- **Your tasks**:
(A) List every keyword given for the review on RACK1 and eukaryotic translation.
(B) Pick up the review on RACK1 and eukaryotic translation where it stops, and continue it.

[Passage for review Boundary: Start]

Regulation of eukaryotic translation by the RACK1 protein: a platform for signalling molecules on the ribosome

Abstract

The receptor for activated C-kinase (RACK1) is a scaffold protein that is able to interact simultaneously with several signalling molecules. It binds to protein kinases and membrane-bound receptors in a regulated fashion. Interestingly, RACK1 is also a constituent of the eukaryotic ribosome, and a recent cryo-electron microscopy study localized it to the head region of the 40S subunit in the vicinity of the messenger RNA (mRNA) exit channel. RACK1 recruits activated protein kinase C to the ribosome, which leads to the stimulation of translation through the phosphorylation of initiation factor 6 and, potentially, of mRNA-associated proteins. RACK1 therefore links signal-transduction pathways directly to the ribosome, which allows translation to be regulated in response to cell stimuli. In addition, the fact that RACK1 associates with membrane-bound receptors indicates that it promotes the docking of ribosomes at sites where local translation is required, such as focal adhesions.

Keywords: focal adhesion, PKC, RACK1, ribosomes, translation

Introduction

The ability of eukaryotic cells to respond to various stimuli through signal-transduction pathways is important for many cellular processes. Traditionally, signalling pathways have been thought to alter the proteome mainly through changes in transcription. However, a recent study showed that two important signalling pathways, the Ras and Akt pathways, primarily target the association of specific messenger RNAs (mRNAs) with ribosomes (Rajasekhar et al, 2003). This regulated change in the identity of the mRNAs that are being translated leads to a rapid alteration in the proteome. Another important example of translational regulation is the ability of signalling pathways to mediate a local stimulation of translation at the postsynapse in response to stimuli, which is important for activity-dependent synaptic modification (Steward & Schuman, 2003). Other processes that require regulated local protein synthesis are growth-cone navigation (Steward & Schuman, 2003) and the establishment of focal adhesions (Chicurel et al, 1998; de Hoog et al, 2004).

Having recognized that the regulation of translation is an important aspect of signalling pathways, we need to address the questions of how and where translation is activated, and which mRNAs are translated. Several signal-transduction pathways target the phosphorylation of translation-initiation factors, and much attention has been paid to the phosphorylation of the cap-binding protein-initiation factor 4E (eIF4E) and the group of proteins that bind to it (the 4E-BPs). Recently, a new participant in translation regulation has been recognized: the already well-known receptor for activated C-kinase (RACK1). RACK1 has been reported to interact with several signalling molecules (McCahill et al, 2002). A massspectroscopy study showed RACK1 to be part of the small ribosomal subunit (Link et al, 1999) and a recent cryo-electron microscopy (cryo-EM) study (Sengupta et al, 2004) located it on the head of the small subunit, in the immediate vicinity of the mRNA exit site (Fig 1A). In this review, we focus on the role of RACK1 as a ribosomal protein and discuss the manner in which it might regulate eukaryotic translation.

Figure 1
Position of receptor for activated C-kinase (RACK1) on the ribosome and its putative interactions with signalling molecules. (A) Cryo-electron microscopy map of 80S ribosomes from Saccharomyces cerevisiae showing the localization of RACK1 (red) on the ...

[Passage for review Boundary: End]
[Entries shown Boundary: Start]

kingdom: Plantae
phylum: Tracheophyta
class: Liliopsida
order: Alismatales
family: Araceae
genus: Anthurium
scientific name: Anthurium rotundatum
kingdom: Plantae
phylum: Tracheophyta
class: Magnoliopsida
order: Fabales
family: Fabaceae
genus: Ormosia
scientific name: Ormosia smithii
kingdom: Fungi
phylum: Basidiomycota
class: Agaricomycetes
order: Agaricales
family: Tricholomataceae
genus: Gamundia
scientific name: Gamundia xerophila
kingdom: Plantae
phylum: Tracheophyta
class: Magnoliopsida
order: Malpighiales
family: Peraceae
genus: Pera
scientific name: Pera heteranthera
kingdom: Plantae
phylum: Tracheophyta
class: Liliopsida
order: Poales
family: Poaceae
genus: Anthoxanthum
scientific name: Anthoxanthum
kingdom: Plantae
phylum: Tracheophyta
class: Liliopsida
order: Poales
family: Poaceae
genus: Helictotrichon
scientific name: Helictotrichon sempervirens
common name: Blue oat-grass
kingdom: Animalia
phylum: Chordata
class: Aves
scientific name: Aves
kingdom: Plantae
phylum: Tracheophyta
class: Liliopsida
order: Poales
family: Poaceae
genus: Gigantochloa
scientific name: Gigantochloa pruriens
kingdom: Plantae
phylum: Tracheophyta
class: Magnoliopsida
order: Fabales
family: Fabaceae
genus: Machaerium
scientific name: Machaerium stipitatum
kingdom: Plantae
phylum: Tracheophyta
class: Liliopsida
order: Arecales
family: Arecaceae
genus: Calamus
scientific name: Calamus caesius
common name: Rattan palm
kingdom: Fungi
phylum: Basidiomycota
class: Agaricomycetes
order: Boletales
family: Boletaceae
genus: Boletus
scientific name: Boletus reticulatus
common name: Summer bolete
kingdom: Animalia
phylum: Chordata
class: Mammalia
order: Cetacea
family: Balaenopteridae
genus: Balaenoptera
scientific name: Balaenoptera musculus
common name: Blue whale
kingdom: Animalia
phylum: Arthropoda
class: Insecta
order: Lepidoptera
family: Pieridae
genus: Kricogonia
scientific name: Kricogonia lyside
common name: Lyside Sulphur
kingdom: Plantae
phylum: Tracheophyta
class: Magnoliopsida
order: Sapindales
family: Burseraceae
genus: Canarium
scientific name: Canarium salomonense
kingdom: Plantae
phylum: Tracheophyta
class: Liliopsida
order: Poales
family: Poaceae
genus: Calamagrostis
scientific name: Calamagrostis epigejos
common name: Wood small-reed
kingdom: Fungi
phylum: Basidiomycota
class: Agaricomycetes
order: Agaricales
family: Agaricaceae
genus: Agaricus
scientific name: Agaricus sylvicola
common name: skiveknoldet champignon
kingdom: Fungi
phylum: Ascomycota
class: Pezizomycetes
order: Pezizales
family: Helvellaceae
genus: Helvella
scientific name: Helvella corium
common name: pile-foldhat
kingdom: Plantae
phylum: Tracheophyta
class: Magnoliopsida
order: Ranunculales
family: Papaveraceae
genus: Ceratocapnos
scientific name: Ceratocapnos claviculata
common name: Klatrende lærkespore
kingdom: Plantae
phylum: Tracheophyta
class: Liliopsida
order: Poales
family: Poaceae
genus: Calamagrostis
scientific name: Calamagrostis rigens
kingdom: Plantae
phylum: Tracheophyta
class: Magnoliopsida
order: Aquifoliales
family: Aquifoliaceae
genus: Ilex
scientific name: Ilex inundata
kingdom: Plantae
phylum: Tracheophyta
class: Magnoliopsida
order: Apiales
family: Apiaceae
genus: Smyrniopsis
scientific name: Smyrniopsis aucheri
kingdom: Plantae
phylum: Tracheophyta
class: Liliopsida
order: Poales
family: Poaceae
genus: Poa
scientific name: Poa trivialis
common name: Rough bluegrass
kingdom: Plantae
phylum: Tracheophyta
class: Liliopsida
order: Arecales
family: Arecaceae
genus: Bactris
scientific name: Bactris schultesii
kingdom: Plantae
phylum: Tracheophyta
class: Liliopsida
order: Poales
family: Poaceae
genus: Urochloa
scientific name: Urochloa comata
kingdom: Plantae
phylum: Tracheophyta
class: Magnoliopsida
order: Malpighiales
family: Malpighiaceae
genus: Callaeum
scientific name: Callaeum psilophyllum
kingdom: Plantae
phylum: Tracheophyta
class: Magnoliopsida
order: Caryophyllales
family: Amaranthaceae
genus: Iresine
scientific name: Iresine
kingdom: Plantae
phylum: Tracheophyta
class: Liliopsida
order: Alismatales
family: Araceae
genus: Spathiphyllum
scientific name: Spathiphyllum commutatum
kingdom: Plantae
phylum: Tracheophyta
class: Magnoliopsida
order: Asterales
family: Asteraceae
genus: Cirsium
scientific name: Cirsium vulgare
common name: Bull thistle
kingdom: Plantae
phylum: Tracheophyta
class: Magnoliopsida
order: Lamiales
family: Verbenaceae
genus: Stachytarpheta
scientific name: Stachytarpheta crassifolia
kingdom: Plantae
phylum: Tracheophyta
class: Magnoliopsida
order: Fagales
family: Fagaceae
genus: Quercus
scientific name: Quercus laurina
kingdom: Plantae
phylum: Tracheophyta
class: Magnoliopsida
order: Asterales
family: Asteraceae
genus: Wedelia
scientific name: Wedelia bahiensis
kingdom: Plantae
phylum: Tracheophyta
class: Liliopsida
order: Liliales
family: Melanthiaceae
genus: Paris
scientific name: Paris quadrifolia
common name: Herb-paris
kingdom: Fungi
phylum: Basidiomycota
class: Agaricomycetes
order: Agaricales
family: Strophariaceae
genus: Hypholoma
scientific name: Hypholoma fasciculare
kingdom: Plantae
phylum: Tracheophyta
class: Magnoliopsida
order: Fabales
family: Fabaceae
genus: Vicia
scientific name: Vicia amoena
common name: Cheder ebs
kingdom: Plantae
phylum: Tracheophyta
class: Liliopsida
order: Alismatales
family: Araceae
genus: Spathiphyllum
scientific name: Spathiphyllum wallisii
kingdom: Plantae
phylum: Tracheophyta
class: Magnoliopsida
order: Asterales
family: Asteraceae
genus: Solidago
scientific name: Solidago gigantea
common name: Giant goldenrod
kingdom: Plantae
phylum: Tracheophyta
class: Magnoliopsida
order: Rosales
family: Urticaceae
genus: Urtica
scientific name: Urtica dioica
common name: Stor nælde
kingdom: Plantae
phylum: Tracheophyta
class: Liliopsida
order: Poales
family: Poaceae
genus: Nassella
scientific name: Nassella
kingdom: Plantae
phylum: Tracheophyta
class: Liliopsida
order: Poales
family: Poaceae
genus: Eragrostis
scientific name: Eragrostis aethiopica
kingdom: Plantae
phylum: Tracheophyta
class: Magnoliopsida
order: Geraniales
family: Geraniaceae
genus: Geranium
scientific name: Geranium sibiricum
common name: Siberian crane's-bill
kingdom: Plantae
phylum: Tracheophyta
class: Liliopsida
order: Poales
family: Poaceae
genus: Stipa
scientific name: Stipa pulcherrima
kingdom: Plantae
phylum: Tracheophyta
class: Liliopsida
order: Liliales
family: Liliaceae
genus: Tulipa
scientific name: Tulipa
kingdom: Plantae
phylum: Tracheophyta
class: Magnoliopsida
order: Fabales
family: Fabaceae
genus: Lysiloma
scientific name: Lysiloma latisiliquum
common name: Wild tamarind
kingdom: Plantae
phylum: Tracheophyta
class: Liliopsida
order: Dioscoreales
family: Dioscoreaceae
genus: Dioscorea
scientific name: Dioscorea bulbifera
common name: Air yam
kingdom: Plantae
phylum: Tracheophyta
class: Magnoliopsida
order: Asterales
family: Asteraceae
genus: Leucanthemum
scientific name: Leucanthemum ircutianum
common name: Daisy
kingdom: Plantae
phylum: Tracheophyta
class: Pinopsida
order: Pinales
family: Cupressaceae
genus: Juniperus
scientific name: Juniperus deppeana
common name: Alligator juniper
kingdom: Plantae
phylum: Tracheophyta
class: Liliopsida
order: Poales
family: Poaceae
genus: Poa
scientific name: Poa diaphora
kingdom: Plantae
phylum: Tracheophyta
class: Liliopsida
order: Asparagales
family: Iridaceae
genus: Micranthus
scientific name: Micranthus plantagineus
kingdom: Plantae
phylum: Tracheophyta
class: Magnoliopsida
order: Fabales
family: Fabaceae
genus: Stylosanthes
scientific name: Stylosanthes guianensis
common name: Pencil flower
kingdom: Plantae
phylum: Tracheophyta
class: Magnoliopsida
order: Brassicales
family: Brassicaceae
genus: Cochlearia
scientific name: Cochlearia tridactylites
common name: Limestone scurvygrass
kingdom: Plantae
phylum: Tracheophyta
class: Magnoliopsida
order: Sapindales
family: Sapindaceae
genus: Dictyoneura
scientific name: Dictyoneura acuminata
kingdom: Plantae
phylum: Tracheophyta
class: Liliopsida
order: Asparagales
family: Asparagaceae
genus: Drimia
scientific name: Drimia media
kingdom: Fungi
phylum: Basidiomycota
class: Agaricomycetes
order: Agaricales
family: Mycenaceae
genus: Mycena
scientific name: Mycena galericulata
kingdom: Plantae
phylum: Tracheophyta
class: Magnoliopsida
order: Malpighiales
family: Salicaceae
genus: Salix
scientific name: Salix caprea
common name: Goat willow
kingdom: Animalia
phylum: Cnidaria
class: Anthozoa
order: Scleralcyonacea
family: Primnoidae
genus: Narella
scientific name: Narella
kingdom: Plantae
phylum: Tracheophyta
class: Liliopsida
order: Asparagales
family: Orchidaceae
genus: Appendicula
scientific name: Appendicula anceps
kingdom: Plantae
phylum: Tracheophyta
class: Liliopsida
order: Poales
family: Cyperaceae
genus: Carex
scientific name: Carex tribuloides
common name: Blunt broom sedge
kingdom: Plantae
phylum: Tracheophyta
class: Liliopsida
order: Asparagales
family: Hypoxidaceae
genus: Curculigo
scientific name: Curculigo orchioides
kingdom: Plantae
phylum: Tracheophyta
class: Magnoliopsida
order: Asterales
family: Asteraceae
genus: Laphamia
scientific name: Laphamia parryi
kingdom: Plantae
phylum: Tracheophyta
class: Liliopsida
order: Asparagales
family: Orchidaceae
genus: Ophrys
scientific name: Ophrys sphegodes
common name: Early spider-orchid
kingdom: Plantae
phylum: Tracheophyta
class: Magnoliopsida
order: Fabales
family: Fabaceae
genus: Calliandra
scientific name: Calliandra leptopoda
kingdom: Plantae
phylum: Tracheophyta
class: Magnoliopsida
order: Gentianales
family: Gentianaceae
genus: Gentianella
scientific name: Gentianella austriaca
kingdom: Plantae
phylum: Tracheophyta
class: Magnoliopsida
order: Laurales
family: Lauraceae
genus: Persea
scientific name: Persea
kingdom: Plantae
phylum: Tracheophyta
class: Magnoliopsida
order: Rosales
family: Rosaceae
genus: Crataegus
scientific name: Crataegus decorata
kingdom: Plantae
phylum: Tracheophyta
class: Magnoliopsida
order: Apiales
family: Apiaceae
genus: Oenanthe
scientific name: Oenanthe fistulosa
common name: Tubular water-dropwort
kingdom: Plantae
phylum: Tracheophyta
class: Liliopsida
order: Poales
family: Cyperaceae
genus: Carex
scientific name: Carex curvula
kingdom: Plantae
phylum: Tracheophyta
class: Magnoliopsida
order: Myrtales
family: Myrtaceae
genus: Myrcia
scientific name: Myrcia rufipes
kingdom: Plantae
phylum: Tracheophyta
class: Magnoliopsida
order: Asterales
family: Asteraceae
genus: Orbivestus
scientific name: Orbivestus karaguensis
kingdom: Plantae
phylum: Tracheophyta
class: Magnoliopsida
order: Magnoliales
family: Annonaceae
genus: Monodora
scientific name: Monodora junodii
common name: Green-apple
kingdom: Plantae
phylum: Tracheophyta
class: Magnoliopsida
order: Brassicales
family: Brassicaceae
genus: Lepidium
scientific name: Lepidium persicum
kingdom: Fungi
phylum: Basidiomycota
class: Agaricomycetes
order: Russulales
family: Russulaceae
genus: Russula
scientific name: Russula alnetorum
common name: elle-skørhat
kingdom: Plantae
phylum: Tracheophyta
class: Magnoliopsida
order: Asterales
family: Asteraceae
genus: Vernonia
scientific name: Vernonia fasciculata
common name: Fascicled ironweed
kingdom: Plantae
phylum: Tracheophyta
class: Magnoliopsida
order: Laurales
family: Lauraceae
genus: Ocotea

[Entries shown Boundary: End]

- **Responses to the exercise**:
(A) focal adhesion, PKC, RACK1, ribosomes, translation

(B)
RACK1 as a receptor of signalling molecules

The RACK1 protein (note that both Asc1p in Saccharomyces cerevisiae and Cpc2 in Schizosaccharomyces pombe are referred to here as RACK1) is highly conserved and has homology to the β-subunit of heterotrimeric G proteins. On the basis of this homology, the RACK1 protein is predicted to fold into a β-propeller structure comprising seven WD40 repeats, in agreement with the cryo-EM findings. Various studies have indicated that RACK1 has several independent protein-binding sites (Rodriguez et al, 1999). The individual WD40 repeats can simultaneously interact with different signalling molecules, which allows RACK1 to integrate inputs from distinct signalling pathways.

The role of RACK1 as a scaffold protein in signalling processes has been widely investigated. Signalling molecules that bind to RACK1 can be classified into two main groups: soluble signalling proteins and the cytosolic domains of membrane-spanning receptors (Table 1; for an extensive list, see McCahill et al, 2002). RACK1 serves as a receptor for activated protein kinase Cβ (PKCβ; Ron et al, 1994) and other PKC isoforms, including PKCδ (Rosdahl et al, 2002), and PKCμ (Hermanto et al, 2002). The binding of RACK1 to PKC leads to an increase in kinase activity (Ron et al, 1994), and RACK1 is thought to shuttle activated PKC to its correct cellular location (Ron et al, 1999). RACK1 also interacts with the Src kinase, which is involved in regulating cell growth and adhesion. In contrast to its effect on PKC, RACK1 mainly inhibits the kinase activity of Src, although some uncharacterized Src substrates seem to be phosphorylated to a greater extent in the presence of RACK1 (Chang et al, 1998).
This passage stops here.